Segment Start: RECORDS SHOWN

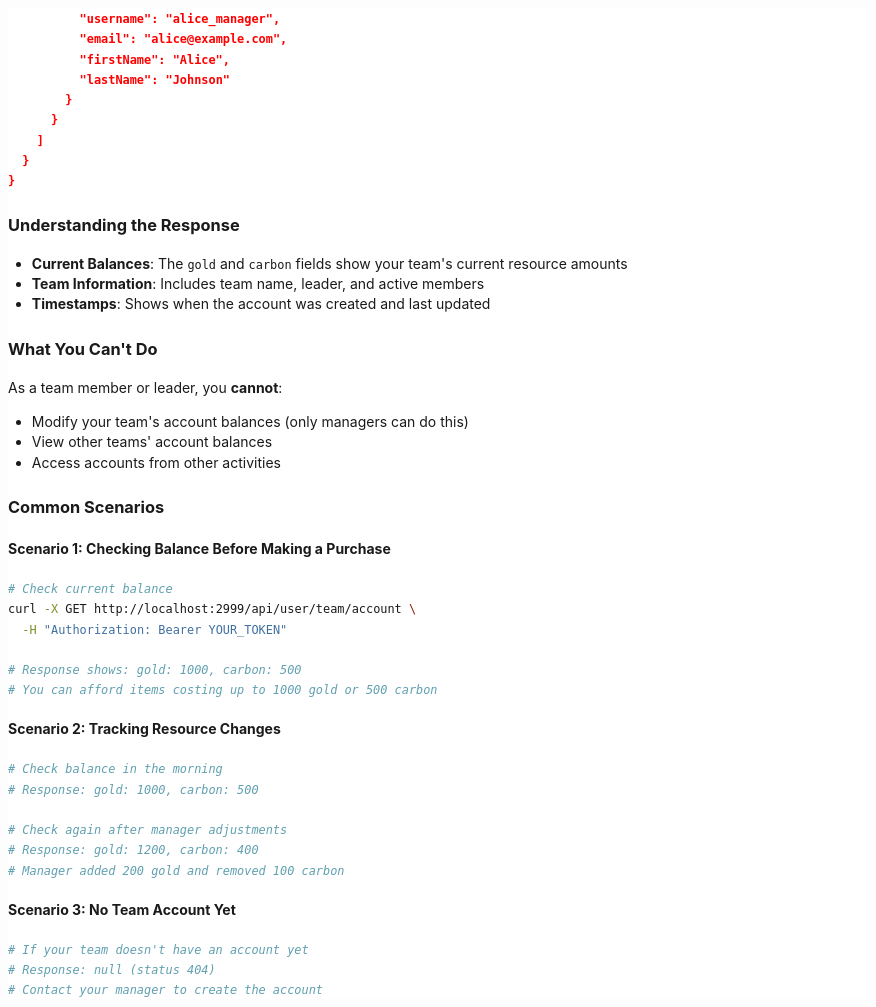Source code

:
```json
          "username": "alice_manager",
          "email": "alice@example.com",
          "firstName": "Alice",
          "lastName": "Johnson"
        }
      }
    ]
  }
}
```

### Understanding the Response

- **Current Balances**: The `gold` and `carbon` fields show your team's current resource amounts
- **Team Information**: Includes team name, leader, and active members
- **Timestamps**: Shows when the account was created and last updated

### What You Can't Do

As a team member or leader, you **cannot**:
- Modify your team's account balances (only managers can do this)
- View other teams' account balances  
- Access accounts from other activities

### Common Scenarios

#### Scenario 1: Checking Balance Before Making a Purchase
```bash
# Check current balance
curl -X GET http://localhost:2999/api/user/team/account \
  -H "Authorization: Bearer YOUR_TOKEN"

# Response shows: gold: 1000, carbon: 500
# You can afford items costing up to 1000 gold or 500 carbon
```

#### Scenario 2: Tracking Resource Changes
```bash
# Check balance in the morning
# Response: gold: 1000, carbon: 500

# Check again after manager adjustments
# Response: gold: 1200, carbon: 400
# Manager added 200 gold and removed 100 carbon
```

#### Scenario 3: No Team Account Yet
```bash
# If your team doesn't have an account yet
# Response: null (status 404)
# Contact your manager to create the account
```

Segment End: RECORDS SHOWN

Check each line of the data above for the string "gold" and report only how many lines have it.

**EXERCISE RESULT:**
6